A report released today by the American Civil Liberties Union of Iowa suggests the use of automatic license plate readers is expanding in Iowa.

Rita Bettis Austen, the ACLU of Iowa’s legal director, said Iowa taxpayers “have collectively been spending huge amounts of money” over the past couple of years to buy these high-tech surveillance systems. “Over the last couple of years they have just exploded in our state and nationally,” Bettis Austen said. “…This has all taken our already significant privacy, civil rights, liberty concerns…and just put them on steroids.”

A team of student researchers led by University of Iowa Law professor Megan Graham filed open records requests asking 48 Iowa law enforcement agencies for information about automated license plate readers. “Of the agencies that we surveyed and we have heard from, Cedar Rapids has the most cameras.

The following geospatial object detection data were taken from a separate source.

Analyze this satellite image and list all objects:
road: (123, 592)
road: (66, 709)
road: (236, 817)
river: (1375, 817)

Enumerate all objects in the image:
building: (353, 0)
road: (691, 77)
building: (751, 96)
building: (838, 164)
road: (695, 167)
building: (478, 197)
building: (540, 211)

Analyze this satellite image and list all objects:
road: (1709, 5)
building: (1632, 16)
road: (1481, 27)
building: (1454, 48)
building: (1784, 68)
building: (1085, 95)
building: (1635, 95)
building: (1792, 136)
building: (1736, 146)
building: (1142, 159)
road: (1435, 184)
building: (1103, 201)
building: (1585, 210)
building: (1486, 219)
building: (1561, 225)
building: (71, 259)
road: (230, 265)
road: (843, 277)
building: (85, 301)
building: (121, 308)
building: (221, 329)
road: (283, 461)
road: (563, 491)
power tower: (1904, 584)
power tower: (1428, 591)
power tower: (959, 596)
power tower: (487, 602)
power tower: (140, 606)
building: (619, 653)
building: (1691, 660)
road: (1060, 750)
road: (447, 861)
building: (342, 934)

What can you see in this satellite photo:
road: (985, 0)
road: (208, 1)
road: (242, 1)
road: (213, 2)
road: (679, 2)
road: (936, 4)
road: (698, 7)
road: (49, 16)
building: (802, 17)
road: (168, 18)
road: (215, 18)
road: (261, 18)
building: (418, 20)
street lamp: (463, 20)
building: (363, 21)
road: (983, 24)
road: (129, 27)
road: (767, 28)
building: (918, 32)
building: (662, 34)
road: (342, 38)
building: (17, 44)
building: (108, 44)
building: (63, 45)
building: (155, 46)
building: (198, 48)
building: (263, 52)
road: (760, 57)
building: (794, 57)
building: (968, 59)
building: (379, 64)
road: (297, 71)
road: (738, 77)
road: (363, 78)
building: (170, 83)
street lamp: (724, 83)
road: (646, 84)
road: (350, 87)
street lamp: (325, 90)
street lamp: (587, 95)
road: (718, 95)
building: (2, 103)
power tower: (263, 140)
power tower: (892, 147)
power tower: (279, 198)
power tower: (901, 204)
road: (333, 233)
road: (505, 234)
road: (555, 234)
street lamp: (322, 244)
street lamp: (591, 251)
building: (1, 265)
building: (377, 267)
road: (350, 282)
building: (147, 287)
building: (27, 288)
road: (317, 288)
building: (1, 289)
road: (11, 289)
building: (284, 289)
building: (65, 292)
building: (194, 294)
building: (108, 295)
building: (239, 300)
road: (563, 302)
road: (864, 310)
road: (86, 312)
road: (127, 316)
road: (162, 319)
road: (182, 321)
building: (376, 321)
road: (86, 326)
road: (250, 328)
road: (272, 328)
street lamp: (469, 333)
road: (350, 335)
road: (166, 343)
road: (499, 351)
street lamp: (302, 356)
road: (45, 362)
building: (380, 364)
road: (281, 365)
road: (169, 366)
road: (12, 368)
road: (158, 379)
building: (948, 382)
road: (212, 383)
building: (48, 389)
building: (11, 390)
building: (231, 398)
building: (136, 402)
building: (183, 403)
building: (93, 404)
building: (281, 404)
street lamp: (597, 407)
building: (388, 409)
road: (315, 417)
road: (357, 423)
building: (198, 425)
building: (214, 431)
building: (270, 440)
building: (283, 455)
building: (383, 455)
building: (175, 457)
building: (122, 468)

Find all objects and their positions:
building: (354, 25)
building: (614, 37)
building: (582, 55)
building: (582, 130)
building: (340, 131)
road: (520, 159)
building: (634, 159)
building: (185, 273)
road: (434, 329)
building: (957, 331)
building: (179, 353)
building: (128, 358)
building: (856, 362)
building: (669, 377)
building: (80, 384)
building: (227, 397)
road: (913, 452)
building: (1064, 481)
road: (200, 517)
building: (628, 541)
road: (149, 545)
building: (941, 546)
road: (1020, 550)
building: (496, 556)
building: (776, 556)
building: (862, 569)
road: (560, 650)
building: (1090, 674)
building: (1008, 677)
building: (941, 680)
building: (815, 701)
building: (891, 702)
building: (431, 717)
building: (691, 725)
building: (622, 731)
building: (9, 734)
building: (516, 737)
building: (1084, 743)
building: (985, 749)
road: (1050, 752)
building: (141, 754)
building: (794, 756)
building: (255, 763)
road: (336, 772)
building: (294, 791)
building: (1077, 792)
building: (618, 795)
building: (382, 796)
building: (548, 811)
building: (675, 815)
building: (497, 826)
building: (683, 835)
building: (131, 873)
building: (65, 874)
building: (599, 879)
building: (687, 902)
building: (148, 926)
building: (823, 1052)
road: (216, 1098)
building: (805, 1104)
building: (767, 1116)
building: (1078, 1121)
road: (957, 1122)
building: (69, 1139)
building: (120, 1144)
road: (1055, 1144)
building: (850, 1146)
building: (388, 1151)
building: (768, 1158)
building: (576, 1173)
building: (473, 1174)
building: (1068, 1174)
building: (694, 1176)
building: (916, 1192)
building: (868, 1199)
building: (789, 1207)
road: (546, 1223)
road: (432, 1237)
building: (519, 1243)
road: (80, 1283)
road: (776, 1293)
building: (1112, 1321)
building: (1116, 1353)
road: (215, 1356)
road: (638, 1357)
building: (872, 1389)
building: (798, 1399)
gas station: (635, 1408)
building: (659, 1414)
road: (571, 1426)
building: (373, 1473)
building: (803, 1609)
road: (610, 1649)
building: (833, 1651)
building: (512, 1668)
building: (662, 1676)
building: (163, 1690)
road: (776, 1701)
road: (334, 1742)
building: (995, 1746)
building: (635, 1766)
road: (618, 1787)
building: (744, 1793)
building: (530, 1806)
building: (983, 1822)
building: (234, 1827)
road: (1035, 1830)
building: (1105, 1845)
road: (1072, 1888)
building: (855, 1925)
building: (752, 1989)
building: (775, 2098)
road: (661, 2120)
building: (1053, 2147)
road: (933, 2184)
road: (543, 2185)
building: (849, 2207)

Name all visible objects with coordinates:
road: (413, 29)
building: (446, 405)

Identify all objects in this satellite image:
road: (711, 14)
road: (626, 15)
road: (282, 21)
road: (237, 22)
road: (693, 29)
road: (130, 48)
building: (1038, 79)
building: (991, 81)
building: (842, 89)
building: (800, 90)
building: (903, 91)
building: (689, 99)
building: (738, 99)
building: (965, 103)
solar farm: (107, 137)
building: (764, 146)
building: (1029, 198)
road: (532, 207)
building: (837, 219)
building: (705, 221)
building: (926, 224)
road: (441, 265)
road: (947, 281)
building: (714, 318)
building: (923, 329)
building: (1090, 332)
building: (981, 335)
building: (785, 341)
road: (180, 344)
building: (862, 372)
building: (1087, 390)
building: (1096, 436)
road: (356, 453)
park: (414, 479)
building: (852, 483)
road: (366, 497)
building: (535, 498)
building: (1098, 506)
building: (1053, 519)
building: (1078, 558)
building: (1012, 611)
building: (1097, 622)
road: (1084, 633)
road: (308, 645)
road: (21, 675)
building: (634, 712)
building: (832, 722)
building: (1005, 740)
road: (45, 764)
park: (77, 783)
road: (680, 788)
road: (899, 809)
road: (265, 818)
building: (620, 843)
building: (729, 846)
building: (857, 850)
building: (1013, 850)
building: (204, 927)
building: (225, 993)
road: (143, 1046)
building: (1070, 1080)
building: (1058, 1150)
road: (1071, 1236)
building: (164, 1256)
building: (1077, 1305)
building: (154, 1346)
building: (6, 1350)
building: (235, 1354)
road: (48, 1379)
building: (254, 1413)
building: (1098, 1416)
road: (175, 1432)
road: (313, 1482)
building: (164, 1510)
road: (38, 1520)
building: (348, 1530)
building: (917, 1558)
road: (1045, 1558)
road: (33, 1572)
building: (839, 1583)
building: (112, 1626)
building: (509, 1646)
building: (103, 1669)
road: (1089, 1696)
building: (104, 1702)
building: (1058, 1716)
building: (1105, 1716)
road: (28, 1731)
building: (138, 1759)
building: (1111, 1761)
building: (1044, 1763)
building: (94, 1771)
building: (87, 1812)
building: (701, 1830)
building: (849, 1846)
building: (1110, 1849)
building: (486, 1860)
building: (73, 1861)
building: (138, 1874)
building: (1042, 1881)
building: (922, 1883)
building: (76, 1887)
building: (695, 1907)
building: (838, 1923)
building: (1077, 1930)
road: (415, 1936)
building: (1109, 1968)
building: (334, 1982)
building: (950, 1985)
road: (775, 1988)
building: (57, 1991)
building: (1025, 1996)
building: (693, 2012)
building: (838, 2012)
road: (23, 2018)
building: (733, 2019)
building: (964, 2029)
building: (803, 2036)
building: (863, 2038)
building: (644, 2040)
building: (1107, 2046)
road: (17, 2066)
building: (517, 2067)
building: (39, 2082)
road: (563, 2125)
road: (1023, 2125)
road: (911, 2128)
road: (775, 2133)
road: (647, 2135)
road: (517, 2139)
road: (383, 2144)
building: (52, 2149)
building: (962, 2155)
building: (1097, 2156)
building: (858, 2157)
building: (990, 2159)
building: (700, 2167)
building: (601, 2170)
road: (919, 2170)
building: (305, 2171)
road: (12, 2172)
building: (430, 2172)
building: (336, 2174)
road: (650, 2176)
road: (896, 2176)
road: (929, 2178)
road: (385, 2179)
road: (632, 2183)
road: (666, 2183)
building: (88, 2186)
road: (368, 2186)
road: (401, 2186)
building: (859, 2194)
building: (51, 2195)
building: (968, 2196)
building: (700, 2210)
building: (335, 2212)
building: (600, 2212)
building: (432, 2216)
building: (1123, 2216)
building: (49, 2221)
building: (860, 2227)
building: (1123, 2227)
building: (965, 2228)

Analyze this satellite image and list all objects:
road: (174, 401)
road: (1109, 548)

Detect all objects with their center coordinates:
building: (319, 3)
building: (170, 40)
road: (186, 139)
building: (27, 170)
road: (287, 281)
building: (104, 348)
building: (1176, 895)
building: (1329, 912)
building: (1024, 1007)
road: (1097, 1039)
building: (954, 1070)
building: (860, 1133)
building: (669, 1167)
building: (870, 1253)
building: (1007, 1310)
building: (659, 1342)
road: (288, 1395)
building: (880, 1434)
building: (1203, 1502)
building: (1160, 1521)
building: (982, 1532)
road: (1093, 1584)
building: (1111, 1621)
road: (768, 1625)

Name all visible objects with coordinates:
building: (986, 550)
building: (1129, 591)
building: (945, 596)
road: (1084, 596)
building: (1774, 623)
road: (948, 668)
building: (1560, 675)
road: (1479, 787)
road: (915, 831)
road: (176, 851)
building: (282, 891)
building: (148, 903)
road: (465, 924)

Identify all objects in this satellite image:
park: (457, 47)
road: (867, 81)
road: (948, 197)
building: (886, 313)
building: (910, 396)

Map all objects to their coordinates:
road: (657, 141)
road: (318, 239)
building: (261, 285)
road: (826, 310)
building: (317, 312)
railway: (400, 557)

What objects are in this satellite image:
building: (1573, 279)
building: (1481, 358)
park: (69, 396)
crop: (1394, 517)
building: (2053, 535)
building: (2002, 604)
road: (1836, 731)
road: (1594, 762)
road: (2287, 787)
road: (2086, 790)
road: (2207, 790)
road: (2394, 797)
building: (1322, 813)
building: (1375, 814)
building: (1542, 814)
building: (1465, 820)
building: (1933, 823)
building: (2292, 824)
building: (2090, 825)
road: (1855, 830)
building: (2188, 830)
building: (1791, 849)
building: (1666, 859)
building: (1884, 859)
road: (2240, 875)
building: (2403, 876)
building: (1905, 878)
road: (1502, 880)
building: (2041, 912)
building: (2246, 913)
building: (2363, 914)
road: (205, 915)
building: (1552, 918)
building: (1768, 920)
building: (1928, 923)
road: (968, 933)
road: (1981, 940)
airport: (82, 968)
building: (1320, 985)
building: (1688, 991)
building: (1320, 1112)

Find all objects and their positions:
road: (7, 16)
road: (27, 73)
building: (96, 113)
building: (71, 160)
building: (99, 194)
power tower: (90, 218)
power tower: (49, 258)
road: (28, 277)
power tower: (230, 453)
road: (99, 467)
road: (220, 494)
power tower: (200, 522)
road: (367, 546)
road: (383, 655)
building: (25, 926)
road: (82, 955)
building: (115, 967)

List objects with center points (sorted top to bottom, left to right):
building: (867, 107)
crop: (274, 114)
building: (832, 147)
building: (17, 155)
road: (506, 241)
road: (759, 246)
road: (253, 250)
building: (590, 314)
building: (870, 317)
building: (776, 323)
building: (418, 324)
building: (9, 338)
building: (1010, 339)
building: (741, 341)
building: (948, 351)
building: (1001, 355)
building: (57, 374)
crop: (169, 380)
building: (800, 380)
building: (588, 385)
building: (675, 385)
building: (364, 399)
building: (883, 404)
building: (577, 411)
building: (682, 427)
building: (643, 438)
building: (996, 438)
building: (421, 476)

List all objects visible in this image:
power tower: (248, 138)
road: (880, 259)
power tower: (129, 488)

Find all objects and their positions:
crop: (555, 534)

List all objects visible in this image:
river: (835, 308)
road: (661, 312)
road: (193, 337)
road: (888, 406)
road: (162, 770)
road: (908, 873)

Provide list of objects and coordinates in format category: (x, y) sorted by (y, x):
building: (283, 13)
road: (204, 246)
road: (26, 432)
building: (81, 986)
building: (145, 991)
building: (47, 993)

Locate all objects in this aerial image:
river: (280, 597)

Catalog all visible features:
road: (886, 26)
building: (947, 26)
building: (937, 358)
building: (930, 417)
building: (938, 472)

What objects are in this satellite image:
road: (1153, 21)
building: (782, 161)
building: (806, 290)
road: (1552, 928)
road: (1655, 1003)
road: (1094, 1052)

They have 76. They have a two year contract with Flock Safety for those cameras at a cost of just under $500,000,” Graham said during an online news conference hosted by the ACLU of Iowa. “West Des Moines has 64 cameras. Clinton County has 58.” Graham indicated the Des Moines Police Department has identified its records on automated license plate readers, but hasn’t shared the data yet with Graham and her research team.

Graham said the records her team has been able to review indicate law enforcement agencies have “a wide variety of policies” about the use of license plate reader images, which include location and time stamps. “There’s a real patchwork in place in Iowa,” Graham said. “…The policy shift and change as Iowans drive from place to place around the state.”

Bettis Austen, the legal director for the ACLU of Iowa, said unlike red light or speed cameras, the images generated by automatic license plate readers are often fed into a national database. “One technical thing that I want to flag that’s so important for people to understand: it’s not the case with a red light camera and you can look up and you can see there’s a camera right there on the traffic light,” Bettis Austen said. “ALPR cameras are actually small enough that you don’t know that you’re passing one.”

Iowa law requires signs along roads being monitored by speed or red light cameras, but Bettis Austen said there’s no public disclosure requirement for automated license plate readers.